• [TASK TO CARRY OUT]
Gather all lines in the entries that include the word "this".

• [Saved data entries]

------------------------------------

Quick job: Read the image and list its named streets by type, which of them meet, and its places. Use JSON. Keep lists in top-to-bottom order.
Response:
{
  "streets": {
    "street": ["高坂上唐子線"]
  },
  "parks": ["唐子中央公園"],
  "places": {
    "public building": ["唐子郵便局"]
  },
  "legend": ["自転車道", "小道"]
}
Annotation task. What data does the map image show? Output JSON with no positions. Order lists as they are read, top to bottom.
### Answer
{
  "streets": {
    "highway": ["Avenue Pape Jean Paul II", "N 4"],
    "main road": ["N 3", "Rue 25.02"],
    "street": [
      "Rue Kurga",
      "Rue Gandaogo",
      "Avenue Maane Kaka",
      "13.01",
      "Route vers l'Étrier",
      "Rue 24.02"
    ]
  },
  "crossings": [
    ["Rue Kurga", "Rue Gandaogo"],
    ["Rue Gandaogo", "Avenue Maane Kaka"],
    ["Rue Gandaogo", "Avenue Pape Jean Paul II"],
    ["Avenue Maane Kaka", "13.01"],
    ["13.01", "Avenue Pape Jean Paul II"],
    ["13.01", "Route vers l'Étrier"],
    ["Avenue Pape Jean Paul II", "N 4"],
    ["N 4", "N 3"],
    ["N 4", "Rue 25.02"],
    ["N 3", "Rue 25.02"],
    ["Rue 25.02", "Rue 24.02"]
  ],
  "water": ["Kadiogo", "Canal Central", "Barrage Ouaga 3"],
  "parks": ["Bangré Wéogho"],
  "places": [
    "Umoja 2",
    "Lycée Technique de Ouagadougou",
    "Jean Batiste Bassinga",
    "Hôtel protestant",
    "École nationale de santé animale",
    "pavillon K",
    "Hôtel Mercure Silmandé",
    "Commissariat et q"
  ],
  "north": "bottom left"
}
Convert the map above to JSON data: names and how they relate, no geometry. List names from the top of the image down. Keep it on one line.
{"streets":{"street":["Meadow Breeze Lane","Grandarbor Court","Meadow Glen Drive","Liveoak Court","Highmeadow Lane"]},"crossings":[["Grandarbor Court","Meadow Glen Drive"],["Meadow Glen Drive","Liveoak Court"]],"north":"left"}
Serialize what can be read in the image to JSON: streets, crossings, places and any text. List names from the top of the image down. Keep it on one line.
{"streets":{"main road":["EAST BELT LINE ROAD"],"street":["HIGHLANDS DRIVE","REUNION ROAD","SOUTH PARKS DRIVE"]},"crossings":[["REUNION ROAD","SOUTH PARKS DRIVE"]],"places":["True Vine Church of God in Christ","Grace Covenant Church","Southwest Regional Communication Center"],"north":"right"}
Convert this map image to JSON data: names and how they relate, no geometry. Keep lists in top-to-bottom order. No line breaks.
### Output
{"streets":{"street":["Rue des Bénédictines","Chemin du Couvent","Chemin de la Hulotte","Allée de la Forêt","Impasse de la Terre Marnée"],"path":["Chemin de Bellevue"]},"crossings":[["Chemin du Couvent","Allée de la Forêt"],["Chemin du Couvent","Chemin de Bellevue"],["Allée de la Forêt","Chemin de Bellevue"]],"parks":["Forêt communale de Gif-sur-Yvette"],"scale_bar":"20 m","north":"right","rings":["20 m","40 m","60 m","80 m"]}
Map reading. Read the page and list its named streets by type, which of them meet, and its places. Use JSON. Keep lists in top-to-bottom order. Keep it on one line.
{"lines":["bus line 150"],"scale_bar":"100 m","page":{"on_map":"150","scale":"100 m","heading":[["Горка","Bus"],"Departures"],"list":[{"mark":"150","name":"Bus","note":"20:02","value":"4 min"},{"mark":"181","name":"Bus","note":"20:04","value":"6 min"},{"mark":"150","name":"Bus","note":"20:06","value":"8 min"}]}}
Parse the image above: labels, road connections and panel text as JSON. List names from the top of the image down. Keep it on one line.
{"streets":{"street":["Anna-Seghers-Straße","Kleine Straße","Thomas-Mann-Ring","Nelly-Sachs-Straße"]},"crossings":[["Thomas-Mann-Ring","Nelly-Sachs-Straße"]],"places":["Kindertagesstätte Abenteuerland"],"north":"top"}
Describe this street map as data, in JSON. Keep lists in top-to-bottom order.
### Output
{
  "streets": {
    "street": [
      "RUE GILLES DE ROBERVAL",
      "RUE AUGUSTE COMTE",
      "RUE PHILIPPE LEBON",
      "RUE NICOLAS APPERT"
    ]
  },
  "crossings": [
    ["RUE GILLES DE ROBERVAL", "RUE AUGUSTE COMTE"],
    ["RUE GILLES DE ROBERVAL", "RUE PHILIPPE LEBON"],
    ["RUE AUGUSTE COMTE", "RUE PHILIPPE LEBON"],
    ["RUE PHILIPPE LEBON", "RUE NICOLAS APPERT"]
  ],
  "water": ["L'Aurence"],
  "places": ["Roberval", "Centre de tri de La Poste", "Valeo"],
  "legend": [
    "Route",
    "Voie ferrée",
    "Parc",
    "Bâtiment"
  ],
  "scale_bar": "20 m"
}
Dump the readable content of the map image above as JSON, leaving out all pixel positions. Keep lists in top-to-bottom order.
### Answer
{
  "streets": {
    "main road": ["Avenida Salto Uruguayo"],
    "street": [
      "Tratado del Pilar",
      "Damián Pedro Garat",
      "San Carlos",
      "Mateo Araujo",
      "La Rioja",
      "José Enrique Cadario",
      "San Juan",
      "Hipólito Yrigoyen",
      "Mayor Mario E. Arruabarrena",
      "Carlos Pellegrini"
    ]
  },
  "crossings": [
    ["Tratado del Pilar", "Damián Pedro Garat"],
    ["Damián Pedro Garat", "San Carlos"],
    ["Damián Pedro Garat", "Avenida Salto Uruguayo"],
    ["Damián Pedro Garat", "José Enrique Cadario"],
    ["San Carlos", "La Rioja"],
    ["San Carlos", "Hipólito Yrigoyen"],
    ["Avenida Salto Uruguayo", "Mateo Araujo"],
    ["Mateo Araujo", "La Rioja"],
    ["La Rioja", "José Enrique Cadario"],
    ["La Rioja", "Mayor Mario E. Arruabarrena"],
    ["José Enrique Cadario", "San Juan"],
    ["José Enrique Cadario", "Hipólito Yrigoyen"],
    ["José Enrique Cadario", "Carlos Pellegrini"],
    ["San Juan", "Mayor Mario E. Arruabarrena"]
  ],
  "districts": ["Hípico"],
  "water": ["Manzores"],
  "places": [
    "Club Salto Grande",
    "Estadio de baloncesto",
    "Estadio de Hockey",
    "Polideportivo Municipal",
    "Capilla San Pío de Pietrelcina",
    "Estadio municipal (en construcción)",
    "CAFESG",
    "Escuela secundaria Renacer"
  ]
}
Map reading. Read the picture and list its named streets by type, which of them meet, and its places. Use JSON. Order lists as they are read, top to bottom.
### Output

------------------------------------

• [RESPONSE AREA]
Convert this map image to JSON data: names and how they relate, no geometry. Keep lists in top-to-bottom order. No line breaks.
Describe this street map as data, in JSON. Keep lists in top-to-bottom order.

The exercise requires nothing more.